Der konservative Innenstaatssekretär Robert Jenrick rief die Beschäftigten im öffentlichen Sektor auf ihre Streiks zu beenden, weil sie der Wirtschaft schaden würden. Auf Sky-News wird Jenrick zitiert, den Forderungen der Streikenden nachzugeben wäre „das Schlimmste was die Regierung tun könnte,“ es wäre „Selbstschädigung.“ Pat Cullen, die Generalsekretärin der Gewerkschaft Royal College of Nursing, entgegnete ebenda:

„Menschen sterben nicht, weil Krankenschwestern streiken. Die Krankenschwestern streiken, weil die Menschen sterben.“

Pat Cullen, die Generalsekretärin der Gewerkschaft Royal College of Nursing

Verschärfung des Streikrechts

Die Regierung reagiert mit zusätzlichen Druck auf den Sektor. Ein neues Gesetz soll auf Spur gebracht werden um ein „Mindestmaß an Dienstleistungserbringung“ zu garantieren, berichtet etwa der Privatsender ITV. Insbesondere Beschäftigte im Gesundheitswesen, der Eisenbahn, im Bildungssystem, bei der Feuerwehr, Sicherheitspersonal von Kernkraftwerken und Bedienstete im Grenzschutz sollen verpflichtet werden auch während Streiks eine Basisversorgung zu gewährleisten. Vor jeder Arbeitsniederlegung muss eine vorher bestimmte Anzahl an ArbeiterInnen zum Dienst eingeteilt werden.

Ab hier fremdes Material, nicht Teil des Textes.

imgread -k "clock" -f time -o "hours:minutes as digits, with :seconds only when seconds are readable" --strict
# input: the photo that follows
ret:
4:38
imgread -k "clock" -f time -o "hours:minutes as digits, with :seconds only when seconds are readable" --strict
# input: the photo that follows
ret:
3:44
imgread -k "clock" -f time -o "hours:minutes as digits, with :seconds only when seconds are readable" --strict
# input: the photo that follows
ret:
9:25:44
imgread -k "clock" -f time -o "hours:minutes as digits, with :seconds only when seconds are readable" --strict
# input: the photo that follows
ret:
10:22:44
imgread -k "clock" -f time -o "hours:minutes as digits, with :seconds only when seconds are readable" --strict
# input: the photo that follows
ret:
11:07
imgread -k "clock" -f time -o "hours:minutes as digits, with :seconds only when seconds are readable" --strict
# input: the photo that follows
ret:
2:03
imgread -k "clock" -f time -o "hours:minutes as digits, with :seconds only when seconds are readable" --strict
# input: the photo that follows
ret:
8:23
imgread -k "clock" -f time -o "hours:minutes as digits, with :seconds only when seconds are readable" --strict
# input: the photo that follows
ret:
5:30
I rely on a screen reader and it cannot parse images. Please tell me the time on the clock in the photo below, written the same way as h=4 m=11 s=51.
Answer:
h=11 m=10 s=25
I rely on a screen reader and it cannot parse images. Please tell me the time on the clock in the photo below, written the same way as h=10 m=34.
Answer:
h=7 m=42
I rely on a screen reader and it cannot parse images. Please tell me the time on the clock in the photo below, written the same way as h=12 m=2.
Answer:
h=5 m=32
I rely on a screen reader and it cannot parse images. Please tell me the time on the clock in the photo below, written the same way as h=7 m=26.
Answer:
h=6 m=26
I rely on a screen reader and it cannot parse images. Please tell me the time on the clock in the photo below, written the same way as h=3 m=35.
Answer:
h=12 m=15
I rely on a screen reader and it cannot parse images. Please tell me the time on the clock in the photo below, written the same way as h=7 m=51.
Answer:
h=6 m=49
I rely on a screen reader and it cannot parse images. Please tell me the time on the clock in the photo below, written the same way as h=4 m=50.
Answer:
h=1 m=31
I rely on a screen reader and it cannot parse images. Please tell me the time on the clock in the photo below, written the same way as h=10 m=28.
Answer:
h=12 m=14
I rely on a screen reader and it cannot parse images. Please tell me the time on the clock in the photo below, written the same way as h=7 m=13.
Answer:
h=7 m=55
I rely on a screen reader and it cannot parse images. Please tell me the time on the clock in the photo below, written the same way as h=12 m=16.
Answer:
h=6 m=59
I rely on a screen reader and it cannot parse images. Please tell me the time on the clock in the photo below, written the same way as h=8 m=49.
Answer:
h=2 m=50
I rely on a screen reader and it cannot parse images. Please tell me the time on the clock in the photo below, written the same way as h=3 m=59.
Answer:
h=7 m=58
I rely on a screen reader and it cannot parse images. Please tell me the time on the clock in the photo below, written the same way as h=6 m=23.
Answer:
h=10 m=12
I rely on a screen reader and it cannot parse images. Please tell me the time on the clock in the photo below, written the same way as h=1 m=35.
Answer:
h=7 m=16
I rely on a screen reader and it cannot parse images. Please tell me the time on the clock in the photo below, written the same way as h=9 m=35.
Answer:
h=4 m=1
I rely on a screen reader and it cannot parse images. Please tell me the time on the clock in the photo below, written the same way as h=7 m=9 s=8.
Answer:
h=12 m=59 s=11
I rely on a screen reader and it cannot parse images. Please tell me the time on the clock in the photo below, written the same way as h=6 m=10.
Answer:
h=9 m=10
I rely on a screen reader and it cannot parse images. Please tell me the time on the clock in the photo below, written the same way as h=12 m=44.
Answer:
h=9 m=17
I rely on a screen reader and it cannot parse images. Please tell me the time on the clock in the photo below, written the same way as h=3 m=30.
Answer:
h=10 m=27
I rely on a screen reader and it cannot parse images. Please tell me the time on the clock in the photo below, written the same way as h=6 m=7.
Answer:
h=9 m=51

Rishi Sunak, der neue britische Premierminister sagt, die Menschen sollen zwar das Recht haben zu streiken, es müsse aber „mit dem Recht der britischen Öffentlichkeit abgewogen werden, ihr Leben ohne unangemessene Störungen zu führen, wie wir sie in letzter Zeit erlebt haben.“

Keir Starmer von der Labour Party kündigte schon jetzt an die Gesetzgebung umgehend zurückzunehmen, sollte seine Partei bei den nächsten Wahlen (vermutlich im Jahr 2024) gewinnen. Auch die Gewerkschaften organisieren sich international gegen den Gesetzesvorstoß: Esther Lynch, die Generalsektretärin des Europäischen Gewerkschaftsbunds schrieb in einer Aussendung: Großbritannien hat bereits das strengste Streikrecht Europas, und die Pläne der britischen Regierung würden es noch weiter von der normalen, demokratischen Praxis in ganz Europa entfernen.“ Wolle die britische Regierung wirklich vom Rest Europas lernen, müsse sie Gewerkschaften zum Gespräch laden um eine faire Übereinkunft auszuhandeln statt noch restriktiverer Gesetze.

In Großbritannien selbst mobilisierten die Gewerkschaften unter dem Hashtag #righttostrike. Am 16. Jänner demonstrierten Tausende in Westminster,  beim Sitz der Regierung in London.

Während der konservative Wirtschaftsminister Grant Shapps bereits von einer Ausweitung des Gesetzesentwurfs auf weitere Sektoren spricht, kündigen GewerkschafterInnen den Beginn einer „Massenbewegung“ gegen die Regierungsinitiative an.

Die farbigen Punkte im Streikkalender des Guardian dürften damit keineswegs weniger werden. Möglich, dass in den nächsten Wochen sogar noch weitere Farben dazu kommen.